8. The evaluation method for marine land use planning based on big data as described in claim 1, characterized in that: S5 specifically includes: Based on the conflict analysis results, the key nodes and areas where the project's use of the sea conflict with the existing plan are identified. Based on the compliance assessment results, the elements in the plan that do not meet the requirements of the national land space plan are identified. On this basis, from the perspectives of adjusting the location of the sea use project, changing the sea use mode, and optimizing the functional zoning layout, a variety of optimized planning schemes are generated. Using GIS for spatial analysis, the generated multiple optimized planning schemes are input into the system one by one to simulate the spatial layout effect of the sea area under different schemes, including the distribution of sea-use projects, their coordination with functional zoning, and their impact on the ecological protection red line. Through visualization, the spatial pattern after the implementation of each scheme is presented intuitively, and it is observed whether the layout of sea-use projects and surrounding functional zoning is reasonable and meets the requirements of national land space planning. By comparing the simulation results of various optimization schemes, a comprehensive analysis is conducted from the aspects of the rationality of the spatial layout, the degree of conformity with the national land spatial planning, and the impact on the ecological environment, to determine the optimal optimization planning scheme.
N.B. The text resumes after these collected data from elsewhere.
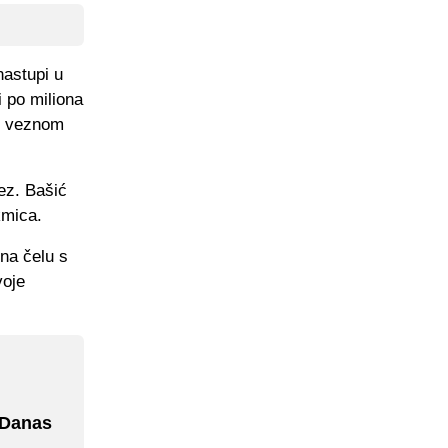
nastupi u
i po miliona
 u veznom
ez. Bašić
kmica.
na čelu s
voje
"Danas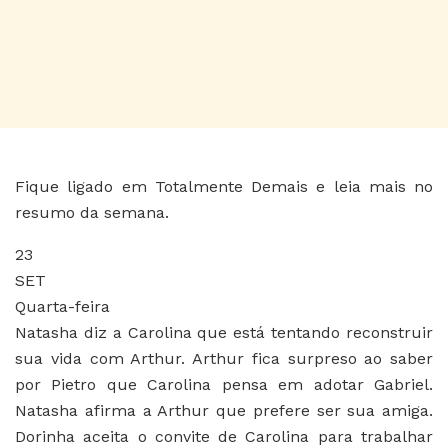
Fique ligado em Totalmente Demais e leia mais no
resumo da semana.
23
SET
Quarta-feira
Natasha diz a Carolina que está tentando reconstruir
sua vida com Arthur. Arthur fica surpreso ao saber
por Pietro que Carolina pensa em adotar Gabriel.
Natasha afirma a Arthur que prefere ser sua amiga.
Dorinha aceita o convite de Carolina para trabalhar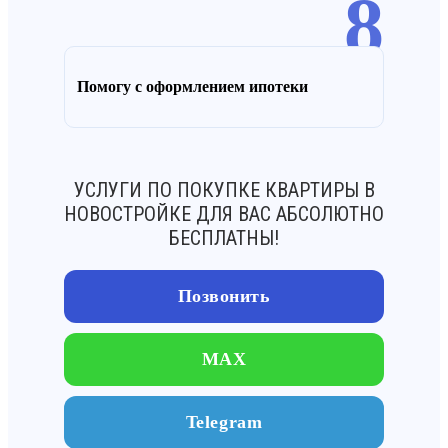
8
Помогу с оформлением ипотеки
УСЛУГИ ПО ПОКУПКЕ КВАРТИРЫ В
НОВОСТРОЙКЕ ДЛЯ ВАС АБСОЛЮТНО
БЕСПЛАТНЫ!
Позвонить
MAX
Telegram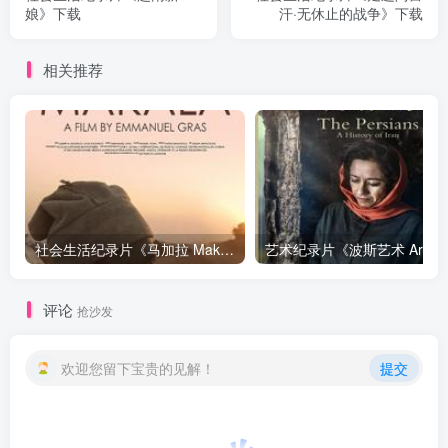
娘》下载
汗·无休止的战争》下载
相关推荐
社会生活纪录片《马加拉 Makala》下载
艺
评论
抢沙发
欢迎您留下宝贵的见解！
提交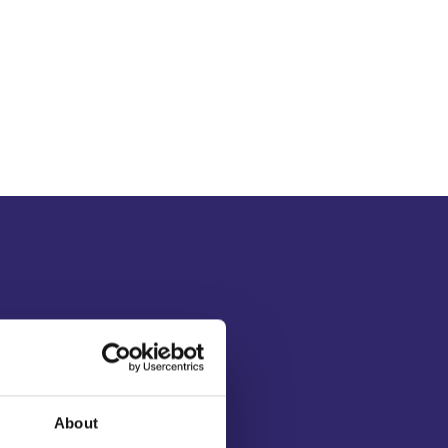
About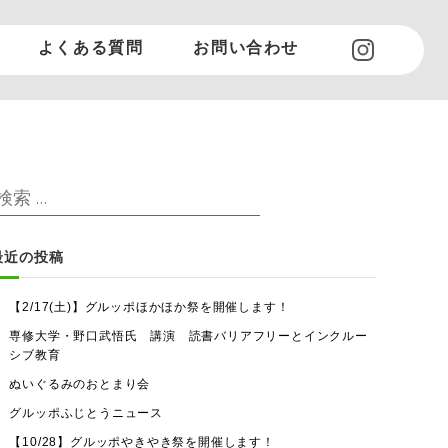
よくある質問
お問い合わせ
検
検
索
索
対
最近の投稿
象
【2/17(土)】グルッポほかほか祭を開催します！
専修大学・野口武悟氏 講演 読書バリアフリーとインクルー
シブ教育
ぬいぐるみのおとまり会
グルッポふじとうニュース
【10/28】グルッポやきやき祭を開催します！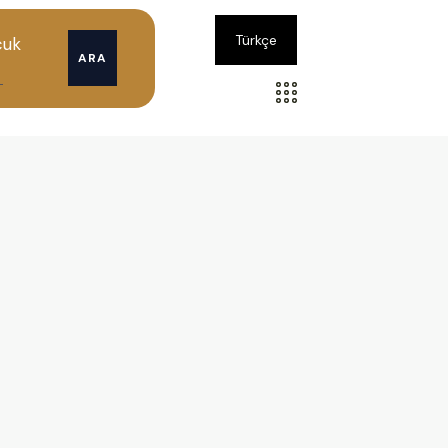
Türkçe
cuk
ARA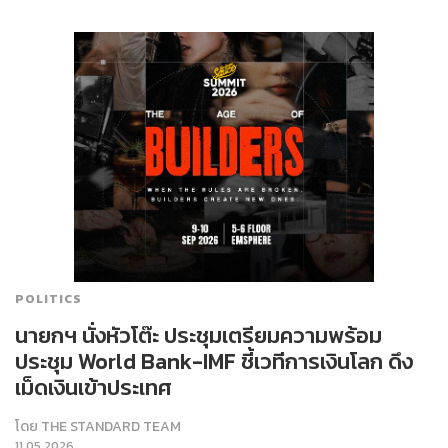
POLITICS
นายกฯ นั่งหัวโต๊ะ ประชุมเตรียมความพร้อม
ประชุม World Bank-IMF ชี้เวทีการเงินโลก ดึง
เม็ดเงินเข้าประเทศ
โดย
THE STANDARD TEAM
11.05.2026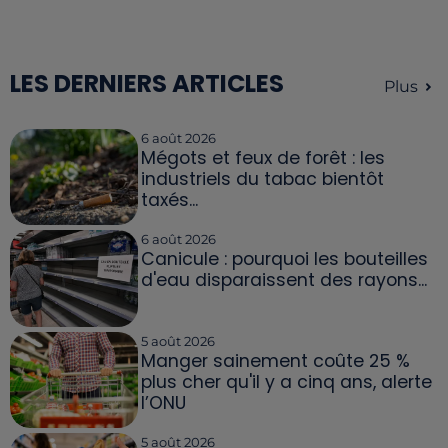
LES DERNIERS ARTICLES
Plus
6 août 2026
Mégots et feux de forêt : les
industriels du tabac bientôt
taxés...
6 août 2026
Canicule : pourquoi les bouteilles
d'eau disparaissent des rayons...
5 août 2026
Manger sainement coûte 25 %
plus cher qu'il y a cinq ans, alerte
l’ONU
5 août 2026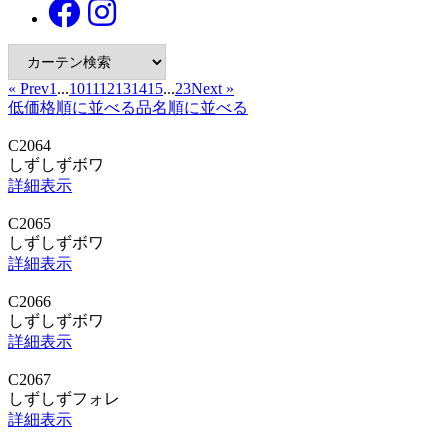
« Prev
1
...
10
11
12
13
14
15
...
23
Next »
低価格順に並べる
品名順に並べる
C2064
しずしずボワ
詳細表示
C2065
しずしずボワ
詳細表示
C2066
しずしずボワ
詳細表示
C2067
しずしずフォレ
詳細表示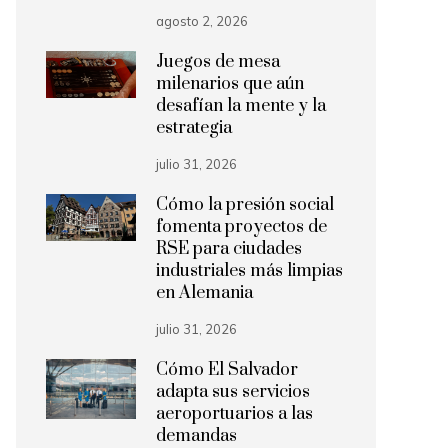
agosto 2, 2026
Juegos de mesa
milenarios que aún
desafían la mente y la
estrategia
julio 31, 2026
Cómo la presión social
fomenta proyectos de
RSE para ciudades
industriales más limpias
en Alemania
julio 31, 2026
Cómo El Salvador
adapta sus servicios
aeroportuarios a las
demandas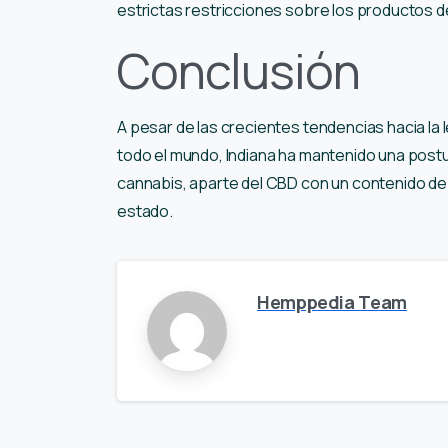
estrictas restricciones sobre los productos d
Conclusión
A pesar de las crecientes tendencias hacia la 
todo el mundo, Indiana ha mantenido una postu
cannabis, aparte del CBD con un contenido de T
estado.
Hemppedia Team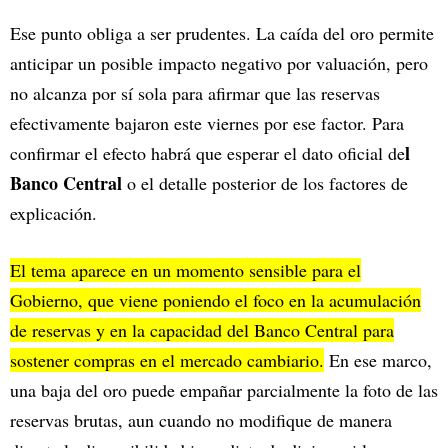
Ese punto obliga a ser prudentes. La caída del oro permite
anticipar un posible impacto negativo por valuación, pero
no alcanza por sí sola para afirmar que las reservas
efectivamente bajaron este viernes por ese factor. Para
l
confirmar el efecto habrá que esperar el dato oficial de
Banco Central
o el detalle posterior de los factores de
explicación.
El tema aparece en un momento sensible para el
Gobierno, que viene poniendo el foco en la acumulación
de reservas y en la capacidad del Banco Central para
sostener compras en el mercado cambiario.
En ese marco,
una baja del oro puede empañar parcialmente la foto de las
reservas brutas, aun cuando no modifique de manera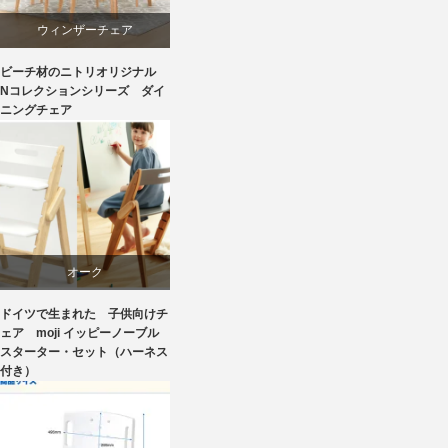
材料
ウィンザーチェア
ビーチ材のニトリオリジナル
椅子
ダイニング
Nコレクションシリーズ ダイ
ニングチェア
ニトリ
ビーチ
ライフスタイル
オーク
リビングダイニング
ドイツで生まれた 子供向けチ
学習椅子
ェア moji イッピーノーブル
スターター・セット（ハーネス
椅子
付き）
椅子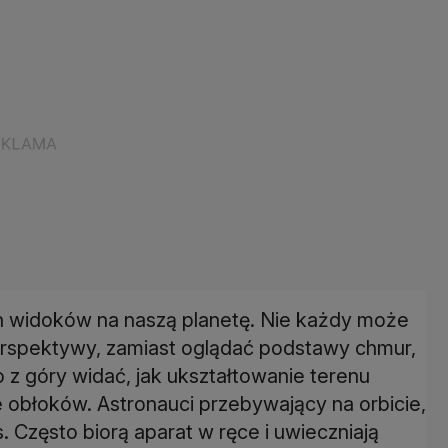
 widoków na naszą planetę. Nie każdy może
 perspektywy, zamiast oglądać podstawy chmur,
o z góry widać, jak ukształtowanie terenu
e obłoków. Astronauci przebywający na orbicie,
 Często biorą aparat w ręce i uwieczniają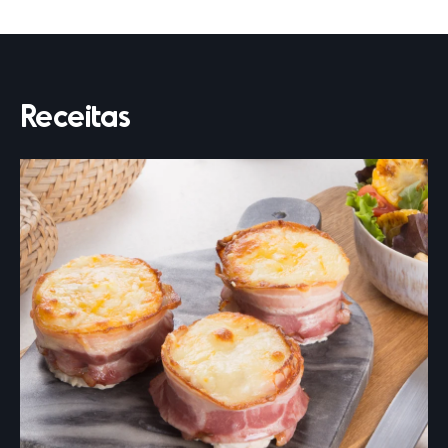
Receitas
9. The method for evaluating marine land use planning based on big data according to claim 1, characterized in that: S6 specifically includes: The determined optimal planning scheme is broken down, and based on the sea use type, area, and boundary adjustment content specified in the scheme, combined with the actual situation of the natural conditions and resource distribution of the sea area, the specific layout of the sea use of the project is replanned. Based on the refined layout plan, the relevant data on the project's sea use will be updated in the GIS system, including modifying the vector data of the sea use boundary and adjusting the attribute information of the sea use area. The updated project sea use data will be overlaid and matched with the land and space planning data with high precision using the GIS system. The revised marine use layout of the project will be reviewed, including the rationality of the spatial layout, its compatibility with the national land use plan, and its impact on the ecological environment. Based on the review comments, the project will be revised and improved. After the review is approved, the implementation materials for the adjustment of the marine use layout will be prepared and the relevant approval procedures will be processed.